I don't have deep enough knowledge of the code architecture to refactor what is needed for direct custom model support - the design seems to be partly supportive of the changes but I would likely take it an unhelpful direction without knowing your goals/philosophy. I also don't have that bandwidth, and while my new docker images currently use TOML, I could see switching to JSON as being less costly.

Adding JsonNode translation would introduce a new dependency (although perhaps not on .NET 8?), but could be isolated in code path to allow it to be trimmed out. I'd either do a separate package or make the feature .NET 8 only.

lilith commented 10 months ago

I opened a separate issue for .NET 8: https://github.com/xoofx/Tomlyn/issues/82

xoofx commented 10 months ago

I went about the codebase adding [DynamicallyAccessedMembers(DynamicallyAccessedMemberTypes.PublicProperties | DynamicallyAccessedMemberTypes.PublicFields | DynamicallyAccessedMemberTypes.PublicMethods)] to Types passed around, but I think there might need to be a little refactoring to prevent unlimited spread of those annotations.

I dunno how much trouble it will be for Tomlyn, as I forgot the details about the codebase. I tried to do similar stuffs in another OSS project Scriban that is heavily relying on reflection, but it was too laborious to get it working.

Drop these into Tomlyn.props (and consider adding a net8.0) target to see the warnings - there aren't many, but they may be essential.

For .NET 8, I have been using the following (as described here)

<PropertyGroup>
    <IsAotCompatible>true</IsAotCompatible>
</PropertyGroup>

There's also another option - System.Text.Json already supports source generation and allows turning a JsonNode (tree) into a custom object.

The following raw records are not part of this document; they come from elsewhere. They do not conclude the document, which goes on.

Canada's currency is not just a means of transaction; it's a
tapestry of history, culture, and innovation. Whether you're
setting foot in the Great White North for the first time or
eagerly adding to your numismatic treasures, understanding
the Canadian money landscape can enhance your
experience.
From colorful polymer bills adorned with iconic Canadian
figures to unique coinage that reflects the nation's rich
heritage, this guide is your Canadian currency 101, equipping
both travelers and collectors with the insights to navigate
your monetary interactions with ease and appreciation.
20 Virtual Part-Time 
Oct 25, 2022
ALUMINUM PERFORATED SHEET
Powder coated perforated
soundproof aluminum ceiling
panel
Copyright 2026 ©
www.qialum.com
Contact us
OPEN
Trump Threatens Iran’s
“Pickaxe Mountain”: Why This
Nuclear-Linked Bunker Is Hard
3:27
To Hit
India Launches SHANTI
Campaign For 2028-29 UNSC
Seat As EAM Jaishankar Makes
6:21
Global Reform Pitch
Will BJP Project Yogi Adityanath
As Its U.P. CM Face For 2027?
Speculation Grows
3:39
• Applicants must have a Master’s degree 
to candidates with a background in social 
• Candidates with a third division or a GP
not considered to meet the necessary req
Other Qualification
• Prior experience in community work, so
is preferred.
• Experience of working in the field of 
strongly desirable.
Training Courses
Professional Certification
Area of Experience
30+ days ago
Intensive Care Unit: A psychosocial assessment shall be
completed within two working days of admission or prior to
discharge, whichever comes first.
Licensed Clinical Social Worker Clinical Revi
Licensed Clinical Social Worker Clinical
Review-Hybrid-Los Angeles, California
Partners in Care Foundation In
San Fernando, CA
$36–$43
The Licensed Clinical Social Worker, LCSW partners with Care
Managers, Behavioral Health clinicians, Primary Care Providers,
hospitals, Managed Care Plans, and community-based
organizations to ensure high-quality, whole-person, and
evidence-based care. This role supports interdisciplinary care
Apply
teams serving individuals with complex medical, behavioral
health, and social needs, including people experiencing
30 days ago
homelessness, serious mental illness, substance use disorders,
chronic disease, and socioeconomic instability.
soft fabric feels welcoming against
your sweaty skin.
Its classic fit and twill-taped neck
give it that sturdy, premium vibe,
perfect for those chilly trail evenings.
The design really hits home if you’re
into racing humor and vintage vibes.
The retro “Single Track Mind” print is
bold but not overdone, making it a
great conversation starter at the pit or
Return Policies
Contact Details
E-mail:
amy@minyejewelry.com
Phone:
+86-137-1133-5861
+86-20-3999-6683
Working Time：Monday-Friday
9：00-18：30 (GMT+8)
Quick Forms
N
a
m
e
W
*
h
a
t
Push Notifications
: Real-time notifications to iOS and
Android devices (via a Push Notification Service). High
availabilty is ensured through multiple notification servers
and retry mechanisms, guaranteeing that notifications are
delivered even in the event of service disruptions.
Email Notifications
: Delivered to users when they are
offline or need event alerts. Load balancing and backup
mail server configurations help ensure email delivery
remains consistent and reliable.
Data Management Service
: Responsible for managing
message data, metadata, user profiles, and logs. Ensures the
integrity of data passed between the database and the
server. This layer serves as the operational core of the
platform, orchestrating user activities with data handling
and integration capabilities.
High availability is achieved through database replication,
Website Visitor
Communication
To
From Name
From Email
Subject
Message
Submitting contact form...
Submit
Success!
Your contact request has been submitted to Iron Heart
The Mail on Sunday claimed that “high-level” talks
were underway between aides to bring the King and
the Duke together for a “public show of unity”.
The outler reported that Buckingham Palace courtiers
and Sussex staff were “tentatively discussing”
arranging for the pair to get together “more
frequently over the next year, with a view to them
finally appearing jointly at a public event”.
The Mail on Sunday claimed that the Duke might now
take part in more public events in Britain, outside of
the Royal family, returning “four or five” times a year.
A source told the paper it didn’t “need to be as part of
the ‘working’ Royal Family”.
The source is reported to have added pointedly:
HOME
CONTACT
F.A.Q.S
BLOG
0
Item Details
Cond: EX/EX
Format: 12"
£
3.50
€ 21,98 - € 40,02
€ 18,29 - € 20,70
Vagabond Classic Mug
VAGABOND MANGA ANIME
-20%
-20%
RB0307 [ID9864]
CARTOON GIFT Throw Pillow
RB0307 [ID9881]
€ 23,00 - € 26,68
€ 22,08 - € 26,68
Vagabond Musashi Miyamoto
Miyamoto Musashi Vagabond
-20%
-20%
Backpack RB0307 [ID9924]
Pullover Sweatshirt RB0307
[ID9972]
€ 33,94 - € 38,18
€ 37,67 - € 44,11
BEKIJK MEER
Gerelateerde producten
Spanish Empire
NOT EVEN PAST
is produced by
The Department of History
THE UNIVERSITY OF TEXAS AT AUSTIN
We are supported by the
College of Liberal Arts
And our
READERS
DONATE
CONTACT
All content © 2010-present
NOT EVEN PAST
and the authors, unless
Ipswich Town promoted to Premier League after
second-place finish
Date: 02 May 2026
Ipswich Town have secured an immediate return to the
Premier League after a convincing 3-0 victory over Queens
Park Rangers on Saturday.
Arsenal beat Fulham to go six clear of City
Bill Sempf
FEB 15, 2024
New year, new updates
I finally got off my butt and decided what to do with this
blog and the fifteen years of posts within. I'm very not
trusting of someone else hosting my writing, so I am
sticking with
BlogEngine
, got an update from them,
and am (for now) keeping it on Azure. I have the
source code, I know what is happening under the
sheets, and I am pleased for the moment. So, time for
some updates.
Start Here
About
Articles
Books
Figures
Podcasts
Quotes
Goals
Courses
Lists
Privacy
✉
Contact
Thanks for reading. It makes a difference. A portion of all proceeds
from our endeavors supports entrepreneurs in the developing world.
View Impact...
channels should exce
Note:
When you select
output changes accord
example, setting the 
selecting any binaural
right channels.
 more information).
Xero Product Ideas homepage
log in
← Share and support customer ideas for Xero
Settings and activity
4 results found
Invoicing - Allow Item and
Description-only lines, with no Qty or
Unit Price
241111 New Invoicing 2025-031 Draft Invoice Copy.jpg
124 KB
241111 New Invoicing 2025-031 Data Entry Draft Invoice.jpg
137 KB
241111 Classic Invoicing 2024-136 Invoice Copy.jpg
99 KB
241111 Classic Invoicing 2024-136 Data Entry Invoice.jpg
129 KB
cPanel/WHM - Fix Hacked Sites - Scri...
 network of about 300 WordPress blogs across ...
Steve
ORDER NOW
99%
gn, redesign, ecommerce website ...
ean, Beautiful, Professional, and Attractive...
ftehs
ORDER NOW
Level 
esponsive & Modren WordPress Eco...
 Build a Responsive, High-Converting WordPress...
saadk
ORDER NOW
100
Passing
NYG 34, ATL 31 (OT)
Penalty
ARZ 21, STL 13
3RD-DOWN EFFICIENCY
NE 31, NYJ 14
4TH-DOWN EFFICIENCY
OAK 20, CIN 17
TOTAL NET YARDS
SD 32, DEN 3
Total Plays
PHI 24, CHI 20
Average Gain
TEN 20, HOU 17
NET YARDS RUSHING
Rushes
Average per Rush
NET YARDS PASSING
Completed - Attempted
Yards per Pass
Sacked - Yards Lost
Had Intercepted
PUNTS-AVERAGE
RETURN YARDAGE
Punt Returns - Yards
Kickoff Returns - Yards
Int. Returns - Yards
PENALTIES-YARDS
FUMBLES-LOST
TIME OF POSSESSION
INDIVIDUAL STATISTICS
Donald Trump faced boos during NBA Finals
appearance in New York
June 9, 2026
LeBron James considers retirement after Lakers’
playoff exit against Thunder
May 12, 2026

I'm unsure how exact the mapping between toml and json is, but converting the parsed toml tree to a jsonnode could be a workaround for some.

Yeah, I would probably prefer to avoid this.

lilith commented 9 months ago

Well, I don't think we want to tell downstream libs that it is AOT compatible until we've annotated which APIs are and aren't.

Yeah, I would probably prefer to avoid this.

Avoid source generation or System.Text.Json integration?

xoofx commented 9 months ago

Avoid source generation or System.Text.Json integration?

System.Text.Json

xoofx commented 9 months ago

Well, I don't think we want to tell downstream libs that it is AOT compatible until we've annotated which APIs are and aren't.

Yeah, it was just to suggest that this flag cover the 3 analyzers and we would use it in the end, but probably not during the transition if it takes more than one PR.

lilith commented 9 months ago

Of course. I'd say we could leave the warnings on for now?

Tangentially, is there a configuration provider for Tomlyn? https://learn.microsoft.com/en-us/dotnet/api/microsoft.extensions.configuration.fileconfigurationprovider?view=dotnet-plat-ext-8.0

On Fri, Feb 2, 2024, 10:10 AM Alexandre Mutel @.***> wrote:

Well, I don't think we want to tell downstream libs that it is AOT compatible until we've annotated which APIs are and aren't.

Yeah, it was just to suggest that this flag cover the 3 analyzers and he would use it in the end, but probably not during the transition if it takes more than one PR.